Meerkat Privacy: Web Privacy Extension

Project

Meerkat Privacy

Role
Full-Stack Developer / UX Contributor
Tools / Tech
Javascript, OpenAI ChatGPT API, Figma
Category / Type

Browser Extension / Web Privacy

Duration

2 Weeks

Timeline / Year

Feb 2025

Meerkat Privacy: Web Privacy Extension

Overview

Meerkat Privacy is a collaborative project aimed at making website privacy policies understandable for everyday users. As Web Developer, I focused on three areas: integrating the OpenAI (ChatGPT) API with our crawling pipeline, building the marketing/onboarding website, and designing the end-to-end UX flow (including a preference panel and risk-scoring UI). The result is a practical browser extension that surfaces plain-language takeaways right inside the browsing experience.

Key Feature

Analysis
Dashboard
Options

Problem / Challenge

  • Privacy policies are long, legalistic, and time-consuming to read.
  • Users lack quick, trustworthy summaries about data collection, sharing, and risks.
  • Insights should appear in context (in the browser), not on a separate, hard-to-find page.

Goals & Approach

Goals
  • Deliver concise, readable summaries of policies.
  • Provide risk visibility (e.g., data sharing, tracking, retention).
  • Offer a simple onboarding so users know how/when summaries appear.
Approach
  • Use web crawlers to fetch relevant policy sections (collection, usage, third-party sharing).
  • Send content to OpenAI’s API with structured prompts to produce sectioned, scannable summaries.
  • Present results in a browser extension popup with a preference panel and risk scoring.
  • Support the experience with a website for feature overview and onboarding.

Team & My Role

  • Collaboration: Worked in a cross-functional team (engineers + design).
  • My Role: Full-Stack Developer / UX Contributor
    • API Integration: Implemented the ChatGPT API flow and wired it to our crawlers; handled chunking, retry, and error states.
    • Frontend Website: Built the project website to showcase features and provide user onboarding.
    • UX Design: Designed the end-to-end UX flow, including preference panel (controls for depth/sections) and a scoring system that surfaces risk at a glance.

Development Process

Tech Stack
  • Chrome Extension APIs
  • Web Crawlers / scraping pipeline
  • OpenAI (ChatGPT) API
Key Implementation Details (my contributions)

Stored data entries
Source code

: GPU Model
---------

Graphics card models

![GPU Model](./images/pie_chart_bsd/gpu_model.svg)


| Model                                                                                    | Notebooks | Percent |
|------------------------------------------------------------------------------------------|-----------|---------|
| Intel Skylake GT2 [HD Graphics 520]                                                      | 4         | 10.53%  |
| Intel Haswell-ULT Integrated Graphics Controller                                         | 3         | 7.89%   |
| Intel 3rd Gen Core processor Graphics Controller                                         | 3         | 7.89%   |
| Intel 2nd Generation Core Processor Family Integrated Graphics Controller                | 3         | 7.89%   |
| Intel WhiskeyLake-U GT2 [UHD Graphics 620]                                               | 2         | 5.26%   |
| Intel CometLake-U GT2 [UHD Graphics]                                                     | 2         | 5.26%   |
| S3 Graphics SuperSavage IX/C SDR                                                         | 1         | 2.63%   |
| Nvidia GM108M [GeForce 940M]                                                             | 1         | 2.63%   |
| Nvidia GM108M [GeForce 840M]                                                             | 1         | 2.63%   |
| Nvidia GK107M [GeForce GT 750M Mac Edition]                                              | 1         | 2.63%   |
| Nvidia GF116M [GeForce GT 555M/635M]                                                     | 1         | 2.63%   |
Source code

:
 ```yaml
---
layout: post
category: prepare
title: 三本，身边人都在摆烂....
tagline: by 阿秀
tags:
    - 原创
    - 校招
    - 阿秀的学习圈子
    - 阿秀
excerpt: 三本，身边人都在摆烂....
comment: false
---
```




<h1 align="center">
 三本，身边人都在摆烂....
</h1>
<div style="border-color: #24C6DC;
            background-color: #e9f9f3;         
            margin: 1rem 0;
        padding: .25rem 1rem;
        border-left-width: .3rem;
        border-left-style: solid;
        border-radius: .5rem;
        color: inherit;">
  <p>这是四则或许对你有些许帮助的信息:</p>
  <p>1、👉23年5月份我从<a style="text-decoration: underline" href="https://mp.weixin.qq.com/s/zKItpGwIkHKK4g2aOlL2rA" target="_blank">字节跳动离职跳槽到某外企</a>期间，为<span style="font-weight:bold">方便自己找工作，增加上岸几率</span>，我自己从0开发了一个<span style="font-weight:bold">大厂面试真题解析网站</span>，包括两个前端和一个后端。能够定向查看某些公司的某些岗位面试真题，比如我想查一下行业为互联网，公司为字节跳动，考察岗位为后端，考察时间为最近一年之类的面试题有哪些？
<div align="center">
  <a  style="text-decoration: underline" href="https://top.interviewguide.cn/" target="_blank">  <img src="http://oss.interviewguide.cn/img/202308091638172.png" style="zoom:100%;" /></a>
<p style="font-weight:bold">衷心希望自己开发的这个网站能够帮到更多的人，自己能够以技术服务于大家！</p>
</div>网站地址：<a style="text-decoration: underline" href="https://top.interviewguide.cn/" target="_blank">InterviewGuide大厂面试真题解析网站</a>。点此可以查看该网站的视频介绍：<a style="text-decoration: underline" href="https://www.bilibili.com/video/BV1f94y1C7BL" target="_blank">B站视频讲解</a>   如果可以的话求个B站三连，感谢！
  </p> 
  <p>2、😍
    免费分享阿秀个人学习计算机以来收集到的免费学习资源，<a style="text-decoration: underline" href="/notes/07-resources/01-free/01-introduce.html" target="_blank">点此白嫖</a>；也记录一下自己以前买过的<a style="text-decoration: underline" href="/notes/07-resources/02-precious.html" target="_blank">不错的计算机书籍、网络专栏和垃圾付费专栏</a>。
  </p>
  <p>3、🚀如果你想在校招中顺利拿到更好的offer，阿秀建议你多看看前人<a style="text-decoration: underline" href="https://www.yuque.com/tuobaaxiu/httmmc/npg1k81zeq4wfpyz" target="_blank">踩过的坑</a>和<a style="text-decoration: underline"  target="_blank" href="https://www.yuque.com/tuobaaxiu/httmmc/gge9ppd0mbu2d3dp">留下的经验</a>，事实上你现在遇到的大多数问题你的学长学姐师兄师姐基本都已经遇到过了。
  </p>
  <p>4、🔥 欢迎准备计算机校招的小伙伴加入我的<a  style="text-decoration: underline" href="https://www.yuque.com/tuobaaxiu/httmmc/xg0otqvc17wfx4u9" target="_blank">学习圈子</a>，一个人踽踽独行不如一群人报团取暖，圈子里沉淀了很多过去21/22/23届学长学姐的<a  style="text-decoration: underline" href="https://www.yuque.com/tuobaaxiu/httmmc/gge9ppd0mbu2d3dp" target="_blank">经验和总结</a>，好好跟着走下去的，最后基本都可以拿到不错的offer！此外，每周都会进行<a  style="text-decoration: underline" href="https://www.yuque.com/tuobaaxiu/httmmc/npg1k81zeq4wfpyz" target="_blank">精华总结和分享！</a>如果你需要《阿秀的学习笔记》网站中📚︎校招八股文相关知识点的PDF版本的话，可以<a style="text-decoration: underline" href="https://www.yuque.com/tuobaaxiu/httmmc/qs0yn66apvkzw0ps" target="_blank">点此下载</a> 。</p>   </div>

*BRIEF*
Continue the Meerkat Privacy project write-up from where it stops.

*TASK ANSWER*
  • Policy ingestion: Normalized and chunked long documents before LLM calls to respect token limits and keep latency acceptable.
  • Structured prompting: Standardized outputs into labeled sections (Data Collected / Usage / Sharing / Retention / User Rights) to avoid vague summaries.
  • Risk model & UI: Defined a simple scoring rubric and mapped it to visual indicators; integrated a preference panel so users can tune detail level.
  • Website & onboarding: Built a responsive site explaining the extension’s value, install steps, and how summaries appear during browsing.

Key Features

  • In-browser summaries: One-click popup with plain-language insights.
  • Risk scoring: Clear visual signal for potential concerns.
  • Preference panel: Users choose summary depth/sections.
  • Auto-fetching: Crawlers locate and retrieve policy content without manual copy-paste.
  • Onboarding site: Guides installation and showcases use cases.

Outcome / Results

  • Delivered a working MVP extension with a coherent UX and a supporting onboarding website.
  • Transformed dense legal text into scannable, structured insights, improving comprehension and decision-making.
  • Established a modular pipeline (crawl → summarize → display) that’s ready to scale and iterate.

Learnings & Next Steps

  • Prompt/format stability is key to trustworthy summaries; future work: evaluation sets + guardrails.
  • Add browser coverage (beyond Chrome) and caching to reduce repeated API calls.
  • Explore user alerts (e.g., flag high-risk clauses) and export/share options for compliance teams.